Richiesta di fornire un quadro generale circa gli effetti sulla nostra salute causati da una esposizione, a breve ed a lungo termine, all’inquinamento ambientale, Zanobetti si sofferma maggiormente sui seguenti dati: «un aumento di 10 µg/m3 di PM2,5 determina un incremento del 1,89 % del tasso di mortalità di malati cardiaci, provocato dalla maggiore quantità di Bromo (Br), Cromo (Cr), Nichel (Ni) e Sodio (Na) nell’aria; del 2,25% di infartuati al miocardio per la presenza di elevate concentrazioni di Arsenico (As) Cromo (Cr), Manganese (Mn), Nichel (Ni) e Sodio (Na). Anche Il tasso di mortalità di pazienti affetti da insufficienza cardiaca aumenta, precisamente del 1,85%, quello dei diabetici del 2,74% e quello dei degenti con insufficienza respiratoria del 2,07% per la presenza nell’aria di arsenico e solfati (S04–)».
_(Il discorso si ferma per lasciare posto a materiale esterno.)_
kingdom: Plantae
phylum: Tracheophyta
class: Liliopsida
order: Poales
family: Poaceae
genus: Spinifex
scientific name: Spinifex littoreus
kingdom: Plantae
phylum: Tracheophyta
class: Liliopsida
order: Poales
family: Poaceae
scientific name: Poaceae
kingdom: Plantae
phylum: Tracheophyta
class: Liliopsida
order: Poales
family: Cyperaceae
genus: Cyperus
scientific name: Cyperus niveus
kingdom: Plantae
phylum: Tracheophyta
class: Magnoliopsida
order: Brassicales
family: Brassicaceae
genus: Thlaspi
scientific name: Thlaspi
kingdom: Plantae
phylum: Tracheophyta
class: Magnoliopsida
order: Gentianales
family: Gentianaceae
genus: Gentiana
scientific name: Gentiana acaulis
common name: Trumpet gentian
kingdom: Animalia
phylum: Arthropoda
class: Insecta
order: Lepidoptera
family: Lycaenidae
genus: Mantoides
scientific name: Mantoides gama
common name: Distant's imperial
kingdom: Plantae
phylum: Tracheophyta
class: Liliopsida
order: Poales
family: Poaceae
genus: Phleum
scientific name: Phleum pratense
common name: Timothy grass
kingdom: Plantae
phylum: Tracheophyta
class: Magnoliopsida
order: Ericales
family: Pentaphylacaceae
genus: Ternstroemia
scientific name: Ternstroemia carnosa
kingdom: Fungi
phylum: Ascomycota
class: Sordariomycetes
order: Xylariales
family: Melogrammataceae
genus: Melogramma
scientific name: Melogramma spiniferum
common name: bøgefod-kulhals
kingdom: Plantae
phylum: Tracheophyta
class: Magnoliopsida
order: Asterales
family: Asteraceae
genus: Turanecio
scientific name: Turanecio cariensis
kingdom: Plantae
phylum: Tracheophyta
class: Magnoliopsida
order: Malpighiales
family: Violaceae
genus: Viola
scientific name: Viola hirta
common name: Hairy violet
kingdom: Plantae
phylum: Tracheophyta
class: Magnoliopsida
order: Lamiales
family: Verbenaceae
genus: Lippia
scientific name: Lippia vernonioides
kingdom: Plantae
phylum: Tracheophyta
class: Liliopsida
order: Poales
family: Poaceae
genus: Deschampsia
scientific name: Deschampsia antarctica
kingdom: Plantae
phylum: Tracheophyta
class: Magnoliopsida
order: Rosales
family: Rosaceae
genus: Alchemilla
L’incremento di questi valori si verifica nella stagioni calde, poiché l’aumento della temperatura giornaliera e quello dell’ozono incidono sull’innalzamento del numero di mortalità dei pazienti presi in esame; e tutto ciò è strettamente correlato all’incremento del PM2,5 nell’atmosfera.
Passando alla parte propositiva, la nostra interlocutrice conclude suggerendo alcune abitudini di vita da adottare, che potrebbero migliorare il nostro benessere, preservare la salute e facilitare la guarigione da gravi patologie cardiovascolari e respiratorie: «fondamentale è l’utilizzo dell’aria condizionata per non esporci a elevate temperature; non uscire di casa quando il livello atmosferico di ozono è alto e bisogna vivere in città e territori più verdi più ricchi di vegetazione; infine sostituire le classiche auto, altamente inquinanti, con le auto ibride molto diffuse sul territorio americano».